Jesus deixou claro que não é uma linhagem
que torna uma pessoa filha de Deus. Em João 8.31-36, algumas pessoas se
julgavam parte do povo de Deus por serem descendentes de Abraão, mas Jesus lhes
afirmou que é parte do povo de Deus quem realmente ouve e segue os seus
ensinamentos. Em outro trecho do Evangelho, Jesus disse que de pedras poderia
suscitar descendentes de Abraão (Mt 3.9). O amor de Deus não se limita a uma
linhagem. Deus ama todos os seres humanos e quer que todos o conheçam e sejam
salvos (Ez 18.23; Mc 16.15; Ap 14.6-7).
Deus
olha para o coração do ser humano. Em Cristo, ele se agrada dos atos de amor
dos seres humanos (Cl 3.12). Rute mostrou amor a Deus e amor ao próximo. O amor
a Deus e o amor ao próximo são a base de toda a lei e de todo o ensinamento
bíblico (Mt 22.36-40). Estamos obedecendo toda a lei quando colocamos o amor em
prática (Rm 13.10). A lei do amor nos levar a entender por que Rute faz parte
da linhagem de Cristo, segunda pergunta que fizemos no início desse artigo.

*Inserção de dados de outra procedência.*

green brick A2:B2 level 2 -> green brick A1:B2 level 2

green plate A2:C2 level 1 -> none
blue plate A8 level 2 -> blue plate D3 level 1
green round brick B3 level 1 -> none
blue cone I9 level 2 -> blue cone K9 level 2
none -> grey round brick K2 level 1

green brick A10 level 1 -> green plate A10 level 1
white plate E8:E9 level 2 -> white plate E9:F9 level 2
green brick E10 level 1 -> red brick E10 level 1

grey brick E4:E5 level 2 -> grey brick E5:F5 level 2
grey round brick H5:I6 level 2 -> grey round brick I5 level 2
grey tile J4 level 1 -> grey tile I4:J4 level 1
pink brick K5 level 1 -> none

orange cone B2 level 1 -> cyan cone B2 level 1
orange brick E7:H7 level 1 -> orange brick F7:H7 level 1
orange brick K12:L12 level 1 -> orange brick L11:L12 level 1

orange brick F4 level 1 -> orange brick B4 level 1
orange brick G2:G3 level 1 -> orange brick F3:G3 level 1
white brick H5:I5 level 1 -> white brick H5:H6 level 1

Deus sabe das nossas limitações em
cumprir a sua vontade e da nossa dificuldade em entender aos seus ensinamentos.
Deste modo, em um ato de amor incompreensível, Deus mandou seu Filho, Jesus
Cristo, ao mundo para nos livrar de todo o peso da lei. Em nosso lugar, Jesus
cumpriu todas as exigências da lei. Crendo em Jesus, estamos livres da maldição
da lei. Nesta liberdade, como cidadãos dos céus, buscamos amar como Cristo nos
amou (1Jo 4.19).
A morte e a ressurreição de Cristo
asseguram a todos os que nele creem: perdão, salvação e vida eterna. Nele somos
aceitos por Deus. Agora, ninguém mais está excluído do convívio com Deus. Todos
estamos livres da antiga lei. Deus nos vê através de Cristo e nos aceita como seus
filhos e filhas.
Ivonelde Sepúlveda Teixeira
Congregação Redentor, São Paulo, SP
Formada em Teologia e Biblioteconomia/Ciência da Informação
BIBLIOGRAFIA
BÍBLIA.
Português. Bíblia de Estudo Almeida. Barueri: Sociedade Bíblica do Brasil, 2013.
BÍBLIA.
Português. Bíblia Sagrada: antigo e novo testamento. Nova Tradução na
Linguagem de Hoje. Barueri: Sociedade Bíblica do Brasil, 2010.
KASCHEL,
Werner; ZIMMER, Rudi. Dicionário da
Bíblia de Almeida. Barueri: Sociedade Bíblica do Brasil, 2016.
MANUAL BÍBLICO SBB. Tradução de Lailah de
Noronha. Barueri: Sociedade Bíblica do Brasil, 2018.